▶ _LESETEXT_:
Deutschland und Afrika, eine vergleichsweise junge Geschichte. Erst kamen die Missionare und die Händler, dann die Schutztruppen. Und spätestens mit ihnen der herablassende Blick auf die Ureinwohner Afrikas. Bis heute ist uns der schwarze Kontinent suspekt geblieben.

Von Oliver Ramme | 16.10.2004
    Vor über 100 Jahren wähnte sich das kaiserliche Deutschland auf der Seite der Guten. "Nun wollen wir mit Schiffen über das Meer fahren, da und dort ein junges Deutschland gründen, ... die edelsten und gottähnlichsten Kinder erziehen", träumte bereits ein junger Richard Wagner. Wo genau auf der Welt dieser Traum in Erfüllung gehen sollte, blieb noch unklar. Ende des 19. Jahrhunderts waren es dann Männer wie der Bremer Kaufmann Adolf Lüderitz oder der Kolonialpropagandist Carl Peters, die dem zögerlichen Reichskanzler Bismarck Kolonien in Afrika schmackhaft machten. Von nun an machte Deutschland das, was die anderen Kolonialmächte auch taten: Sie regierten ihre afrikanischen Ländereien mit harter Hand und beuteten sie aus.
    Den Menschen in Berlin und anderswo blieb der Kontinent suspekt. Afrika war bestenfalls ein Schauplatz von Abenteuerromanen wie "Peter Moors Fahrt nach Südwest". Auch hinterließen die Afrikaner einen Furcht einflößenden Eindruck. In so genannten Kolonialausstellungen wurden sie in Zoos gezeigt - neben Elefanten- und Löwengehegen. Die deutsche Kolonialzeit, die nur 30 Jahre währte, war kein Ruhmesblatt. Im Gegenteil: Immer wieder kam es zu Gewalt zwischen Siedlern und Eingeborenen. Trauriger Tiefpunkt war die blutige Niederschlagung des Herero-Aufstands vor 100 Jahren im heutigen Namibia. Das stolze Hirtenvolk wurde dabei fast ausgerottet.

▶ _AUFGABEN_:
1. Wie lange dauerte die deutsche Kolonialzeit laut dem Text über die deutsche Kolonialzeit in Afrika?
2. Fassen Sie den Absatz aus dem Text über die deutsche Kolonialzeit in Afrika, der mit „Den Menschen in Berlin und anderswo“ beginnt, als kurze Stichpunktliste zusammen und behalten Sie dabei seine wichtigsten Fakten bei.
3. Führen Sie den Text über die deutsche Kolonialzeit in Afrika im Anschluss an seinen letzten Satz weiter.

▶ _BEREITGESTELLTE DATEN_:
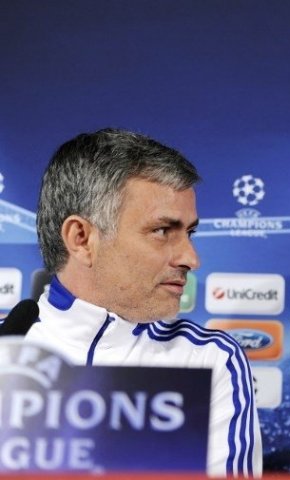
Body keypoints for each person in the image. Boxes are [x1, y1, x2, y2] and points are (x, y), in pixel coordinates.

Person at [25, 128, 262, 477]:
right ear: (81, 239)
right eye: (163, 231)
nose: (191, 258)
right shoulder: (9, 347)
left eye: (189, 233)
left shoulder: (210, 359)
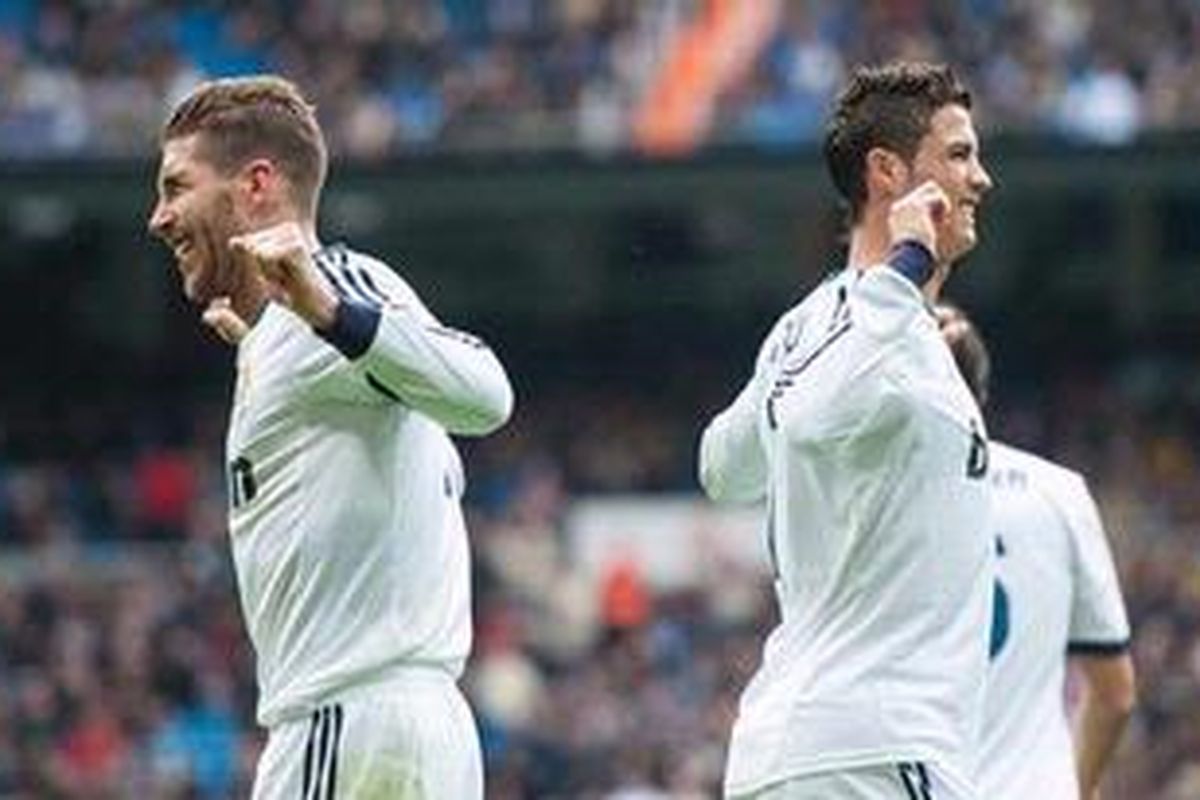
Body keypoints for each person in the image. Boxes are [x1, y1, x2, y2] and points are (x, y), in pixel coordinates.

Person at [147, 75, 513, 798]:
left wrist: (323, 311)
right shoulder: (295, 339)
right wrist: (276, 344)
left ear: (256, 184)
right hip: (395, 726)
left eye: (175, 187)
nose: (158, 217)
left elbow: (486, 393)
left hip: (347, 724)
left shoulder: (333, 292)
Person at [699, 61, 995, 799]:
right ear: (888, 172)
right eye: (959, 155)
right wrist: (905, 269)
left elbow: (724, 466)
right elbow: (813, 414)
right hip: (877, 747)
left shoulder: (806, 330)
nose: (981, 178)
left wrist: (780, 390)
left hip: (805, 747)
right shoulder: (882, 316)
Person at [936, 304, 1136, 800]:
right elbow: (1114, 693)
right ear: (980, 393)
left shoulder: (874, 502)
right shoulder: (1059, 493)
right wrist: (1076, 789)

▶ _IHRE ANTWORTEN_:
1. Sie dauerte nur 30 Jahre.

2.
- Den Menschen in Berlin und anderswo blieb Afrika suspekt, bestenfalls war es Schauplatz von Abenteuerromanen wie „Peter Moors Fahrt nach Südwest“.
- Afrikaner hinterließen einen furchteinflößenden Eindruck und wurden in Kolonialausstellungen in Zoos neben Elefanten- und Löwengehegen gezeigt.
- Die nur 30 Jahre währende deutsche Kolonialzeit war kein Ruhmesblatt, immer wieder kam es zu Gewalt zwischen Siedlern und Eingeborenen.
- Tiefpunkt war die blutige Niederschlagung des Herero-Aufstands vor 100 Jahren im heutigen Namibia, bei der das Hirtenvolk fast ausgerottet wurde.

3.
    Ein weiteres Problem in den Augen der kaiserlichen Gefolgschaft: Die Vermischung mit den Einheimischen. Ein Umstand, der später noch die Nazis beschäftigen würde. Viele tausend Afrikaner lebten in Deutschland. Der Rassenwahn des 3. Reichs ließ ihnen kaum Überlebenschancen. Eine der wenigen Möglichkeiten sich beruflich zu betätigen, waren Statistenrollen in den UFA Filmproduktionen.
    Nach dem Wegfall der vier deutschen Afrikakolonien zum Ende des 1. Weltkriegs, blieb es bei den gleichen Denkmustern. Kolonialrevisionisten in der Weimarer Republik und später die Propaganda des Dritten Reichs ließen die Kolonialromantik wieder aufleben und zelebrierten Grundsätze wie "Volk ohne Raum" oder "Deutsches Land in fremder Hand".
    Nicht alle deutschen Spuren in Afrika sind verwischt. Noch heute dampft das Passagierschiff "Graf Goetzen" (jetzt unter dem Namen "Liemba") über den tansanischen Tanganjikasee. Im namibischen Swakopmund gibt es die Bismarck-, in Lüderitz die Bahnhofsstraße. In Togo schiebt sich eine deutsche Eisenbahn durch den Dschungel.
    Stehen diese Relikte aus einer vergangenen Zeit für gute Beziehungen? Die Nationalparks in Afrika und ihre Löwen gefallen uns, ebenso die weißen Sandstrände unter Palmen und die Holzschnitzereien. Wirtschaftlich reizvoll sind, wie schon in den letzten Jahrhunderten, die immensen Bodenschätze.
    Was unseren heutigen Blick auf Afrika aber wirklich prägt, sind zwei Dinge: Klischees wie das vom faulen Schwarzen oder die unendliche Trägheit unter heißer Sonne. Und, es sind die Sorgen, die wir mit diesem Kontinent verbinden: Kriege, Armut, AIDS.
    Die Lange Nacht begibt sich auf die Suche nach einem etwa 200 Jahre alten Verhältnis. Entstanden sind dabei wenige Freundschaften. Viele dunkle Flecken prägen die Vergangenheit. Nach den Glanzlichtern deutschen Schaffens in Afrika muss sehr genau gesucht werden.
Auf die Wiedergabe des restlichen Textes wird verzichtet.